The color of an animal’s eyes can be determined by factors such as their genetic makeup, the type of light in their environment, whether they’re defensive or aggressive, etc. However, some animals have blue eyes because they’re just plain lucky. Other species, including some animals with blue eyes, have them because of natural selection.
Blue eyes have been documented in many species, including lions, wolves, blue whales, and pandas. However, it’s thought that only about 5% of all animal species have blue eyes. What’s more, the gene that determines whether an animal has blue eyes is recessive. This means that to have blue eyes, you have to inherit two copies of the gene from your parents.
Let’s look at what makes some animals have blue eyes and why that’s the case.
A mutation in a gene
Understanding which genes are responsible for a certain trait can help explain why some animals have blue eyes. When offspring have an unusual trait, this can lead to a selective advantage for the parents and their offspring. This is how traits like Samson’s long locks and albinism come to be.
A mutation in another gene
Sometimes a mutation in one gene can result in another, sometimes more significant, gene mutation. For example, a mutation in the gene that produces the pigment melanin can cause a loss of function in a different gene called MC1R that produces the pigment copper-containing amine that’s responsible for the red color of mammalian hair and the claws and teeth of carnivores.

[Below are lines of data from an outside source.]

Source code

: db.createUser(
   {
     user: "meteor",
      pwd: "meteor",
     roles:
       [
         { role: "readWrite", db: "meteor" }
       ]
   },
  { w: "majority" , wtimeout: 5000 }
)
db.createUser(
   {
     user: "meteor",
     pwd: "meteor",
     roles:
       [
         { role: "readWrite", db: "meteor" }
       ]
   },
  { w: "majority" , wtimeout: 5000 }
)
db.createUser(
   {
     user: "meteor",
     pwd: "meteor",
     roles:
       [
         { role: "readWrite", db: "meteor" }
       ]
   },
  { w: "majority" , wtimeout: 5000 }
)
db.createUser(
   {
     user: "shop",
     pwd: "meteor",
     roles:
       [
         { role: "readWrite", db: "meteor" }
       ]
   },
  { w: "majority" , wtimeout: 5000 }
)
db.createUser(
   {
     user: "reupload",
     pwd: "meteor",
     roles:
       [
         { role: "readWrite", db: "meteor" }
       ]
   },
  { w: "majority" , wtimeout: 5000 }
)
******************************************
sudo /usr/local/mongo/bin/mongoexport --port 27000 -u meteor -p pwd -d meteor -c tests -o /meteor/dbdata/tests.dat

In this example, the mutation causes a change in the protein that the MC1R gene produces, which results in a lack of pigment and a change in the color of the hair and claws. This is how a blue mutation results in a red mutation.
More natural selection
Suppose a recessive trait is relatively common in a population and rare for an individual to have the dominant trait. In that case, the recessive trait can become more common in the population through natural selection.
For example, if something affects both parents who have the recessive trait, their offspring has a 50% chance of inheriting it. Over time, the recessive trait will become more common in the population.
This can also happen if the mutation that causes blue eyes occurs in the gene that determines eye color. If there’s no natural selection against blue eyes, then those with blue eyes will have more offspring than those with brown eyes. Over many generations, the gene for blue eyes will increase in frequency.
Inheritance of the recessive trait
Although most animals have blue eyes as a recessive trait, some have the gene that causes them to have brown eyes as a dominant trait. This means that if an individual has the gene for brown eyes, they’ll have blue eyes instead.
Inheritance of the recessive trait can also occur in cases of sex reversal, when an individual is born with both sex organs, XXY, and when a male fetus develops into a female.
Blue eyes are quite rare. Only about 5% of all animal species have them, which can be said for humans. You probably won’t see it coming in your family tree. However, a few animals have blue eyes because they’re just plain lucky. These species can be found in different locations and habitats, so they aren’t limited to just one area.